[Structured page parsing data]
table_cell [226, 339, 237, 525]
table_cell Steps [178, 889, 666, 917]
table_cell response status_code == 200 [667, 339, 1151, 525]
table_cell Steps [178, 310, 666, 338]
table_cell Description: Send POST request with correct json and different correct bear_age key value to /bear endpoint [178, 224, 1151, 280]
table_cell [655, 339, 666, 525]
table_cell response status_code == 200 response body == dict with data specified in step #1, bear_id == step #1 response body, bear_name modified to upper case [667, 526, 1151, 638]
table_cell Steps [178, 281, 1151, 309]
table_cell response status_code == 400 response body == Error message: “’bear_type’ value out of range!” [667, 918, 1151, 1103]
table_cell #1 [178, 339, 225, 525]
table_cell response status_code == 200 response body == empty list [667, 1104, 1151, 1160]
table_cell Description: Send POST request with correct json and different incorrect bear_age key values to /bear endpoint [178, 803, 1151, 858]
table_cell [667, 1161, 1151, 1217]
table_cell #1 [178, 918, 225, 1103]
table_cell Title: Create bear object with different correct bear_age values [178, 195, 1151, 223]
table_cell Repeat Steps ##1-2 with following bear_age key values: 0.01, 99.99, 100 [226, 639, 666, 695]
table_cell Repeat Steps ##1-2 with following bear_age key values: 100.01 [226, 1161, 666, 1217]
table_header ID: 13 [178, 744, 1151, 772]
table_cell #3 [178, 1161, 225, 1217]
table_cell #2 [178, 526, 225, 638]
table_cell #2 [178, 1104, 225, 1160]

• JOB
Each record above has to be set down again, word for word.

• SOLUTION
table_cell [226, 339, 237, 525]
table_cell Steps [178, 889, 666, 917]
table_cell response status_code == 200 [667, 339, 1151, 525]
table_cell Steps [178, 310, 666, 338]
table_cell Description: Send POST request with correct json and different correct bear_age key value to /bear endpoint [178, 224, 1151, 280]
table_cell [655, 339, 666, 525]
table_cell response status_code == 200 response body == dict with data specified in step #1, bear_id == step #1 response body, bear_name modified to upper case [667, 526, 1151, 638]
table_cell Steps [178, 281, 1151, 309]
table_cell response status_code == 400 response body == Error message: “’bear_type’ value out of range!” [667, 918, 1151, 1103]
table_cell #1 [178, 339, 225, 525]
table_cell response status_code == 200 response body == empty list [667, 1104, 1151, 1160]
table_cell Description: Send POST request with correct json and different incorrect bear_age key values to /bear endpoint [178, 803, 1151, 858]
table_cell [667, 1161, 1151, 1217]
table_cell #1 [178, 918, 225, 1103]
table_cell Title: Create bear object with different correct bear_age values [178, 195, 1151, 223]
table_cell Repeat Steps ##1-2 with following bear_age key values: 0.01, 99.99, 100 [226, 639, 666, 695]
table_cell Repeat Steps ##1-2 with following bear_age key values: 100.01 [226, 1161, 666, 1217]
table_header ID: 13 [178, 744, 1151, 772]
table_cell #3 [178, 1161, 225, 1217]
table_cell #2 [178, 526, 225, 638]
table_cell #2 [178, 1104, 225, 1160]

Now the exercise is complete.